● **Prompt**
Reprint every line of the data, keeping each character intact.

● **Provided records**
-=-=-=-=-

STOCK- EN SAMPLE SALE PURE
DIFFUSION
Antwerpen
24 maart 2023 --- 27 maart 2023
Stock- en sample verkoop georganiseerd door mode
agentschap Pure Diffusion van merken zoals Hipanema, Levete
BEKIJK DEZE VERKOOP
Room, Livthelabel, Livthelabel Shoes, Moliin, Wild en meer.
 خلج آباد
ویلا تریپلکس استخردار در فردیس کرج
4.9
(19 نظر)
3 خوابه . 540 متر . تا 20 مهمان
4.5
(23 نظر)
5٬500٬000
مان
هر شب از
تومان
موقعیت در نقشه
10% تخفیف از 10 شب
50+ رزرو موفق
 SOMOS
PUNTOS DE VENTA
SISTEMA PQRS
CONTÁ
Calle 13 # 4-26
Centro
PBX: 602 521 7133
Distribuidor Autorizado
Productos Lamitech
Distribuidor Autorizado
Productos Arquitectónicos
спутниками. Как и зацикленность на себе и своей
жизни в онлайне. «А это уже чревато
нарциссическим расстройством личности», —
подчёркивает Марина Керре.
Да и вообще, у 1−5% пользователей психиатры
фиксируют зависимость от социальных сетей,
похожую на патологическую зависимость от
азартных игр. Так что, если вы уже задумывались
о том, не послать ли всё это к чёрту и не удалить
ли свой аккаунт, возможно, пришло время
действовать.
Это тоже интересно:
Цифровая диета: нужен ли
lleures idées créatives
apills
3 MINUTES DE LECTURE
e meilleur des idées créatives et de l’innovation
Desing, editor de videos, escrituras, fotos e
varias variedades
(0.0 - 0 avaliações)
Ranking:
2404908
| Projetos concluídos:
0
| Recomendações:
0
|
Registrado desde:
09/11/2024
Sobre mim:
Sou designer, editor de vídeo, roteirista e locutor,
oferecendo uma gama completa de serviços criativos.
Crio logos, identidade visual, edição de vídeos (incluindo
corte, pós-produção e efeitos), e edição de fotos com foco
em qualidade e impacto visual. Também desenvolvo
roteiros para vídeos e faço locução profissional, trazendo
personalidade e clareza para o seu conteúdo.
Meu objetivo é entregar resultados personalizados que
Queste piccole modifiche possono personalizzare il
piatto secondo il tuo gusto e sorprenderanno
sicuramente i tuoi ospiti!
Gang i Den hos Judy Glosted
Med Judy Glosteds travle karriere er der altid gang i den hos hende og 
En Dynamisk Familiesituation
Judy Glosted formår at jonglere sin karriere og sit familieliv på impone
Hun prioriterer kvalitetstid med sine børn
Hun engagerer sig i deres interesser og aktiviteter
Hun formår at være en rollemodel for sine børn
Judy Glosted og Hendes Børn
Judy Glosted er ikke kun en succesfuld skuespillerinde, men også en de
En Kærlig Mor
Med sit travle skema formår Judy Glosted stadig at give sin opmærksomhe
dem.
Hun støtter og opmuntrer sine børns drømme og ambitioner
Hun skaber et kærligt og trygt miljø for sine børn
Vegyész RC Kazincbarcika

-=-=-=-=-

● **Result for this task**
STOCK- EN SAMPLE SALE PURE
DIFFUSION
Antwerpen
24 maart 2023 --- 27 maart 2023
Stock- en sample verkoop georganiseerd door mode
agentschap Pure Diffusion van merken zoals Hipanema, Levete
BEKIJK DEZE VERKOOP
Room, Livthelabel, Livthelabel Shoes, Moliin, Wild en meer.
 خلج آباد
ویلا تریپلکس استخردار در فردیس کرج
4.9
(19 نظر)
3 خوابه . 540 متر . تا 20 مهمان
4.5
(23 نظر)
5٬500٬000
مان
هر شب از
تومان
موقعیت در نقشه
10% تخفیف از 10 شب
50+ رزرو موفق
 SOMOS
PUNTOS DE VENTA
SISTEMA PQRS
CONTÁ
Calle 13 # 4-26
Centro
PBX: 602 521 7133
Distribuidor Autorizado
Productos Lamitech
Distribuidor Autorizado
Productos Arquitectónicos
спутниками. Как и зацикленность на себе и своей
жизни в онлайне. «А это уже чревато
нарциссическим расстройством личности», —
подчёркивает Марина Керре.
Да и вообще, у 1−5% пользователей психиатры
фиксируют зависимость от социальных сетей,
похожую на патологическую зависимость от
азартных игр. Так что, если вы уже задумывались
о том, не послать ли всё это к чёрту и не удалить
ли свой аккаунт, возможно, пришло время
действовать.
Это тоже интересно:
Цифровая диета: нужен ли
lleures idées créatives
apills
3 MINUTES DE LECTURE
e meilleur des idées créatives et de l’innovation
Desing, editor de videos, escrituras, fotos e
varias variedades
(0.0 - 0 avaliações)
Ranking:
2404908
| Projetos concluídos:
0
| Recomendações:
0
|
Registrado desde:
09/11/2024
Sobre mim:
Sou designer, editor de vídeo, roteirista e locutor,
oferecendo uma gama completa de serviços criativos.
Crio logos, identidade visual, edição de vídeos (incluindo
corte, pós-produção e efeitos), e edição de fotos com foco
em qualidade e impacto visual. Também desenvolvo
roteiros para vídeos e faço locução profissional, trazendo
personalidade e clareza para o seu conteúdo.
Meu objetivo é entregar resultados personalizados que
Queste piccole modifiche possono personalizzare il
piatto secondo il tuo gusto e sorprenderanno
sicuramente i tuoi ospiti!
Gang i Den hos Judy Glosted
Med Judy Glosteds travle karriere er der altid gang i den hos hende og 
En Dynamisk Familiesituation
Judy Glosted formår at jonglere sin karriere og sit familieliv på impone
Hun prioriterer kvalitetstid med sine børn
Hun engagerer sig i deres interesser og aktiviteter
Hun formår at være en rollemodel for sine børn
Judy Glosted og Hendes Børn
Judy Glosted er ikke kun en succesfuld skuespillerinde, men også en de
En Kærlig Mor
Med sit travle skema formår Judy Glosted stadig at give sin opmærksomhe
dem.
Hun støtter og opmuntrer sine børns drømme og ambitioner
Hun skaber et kærligt og trygt miljø for sine børn
Vegyész RC Kazincbarcika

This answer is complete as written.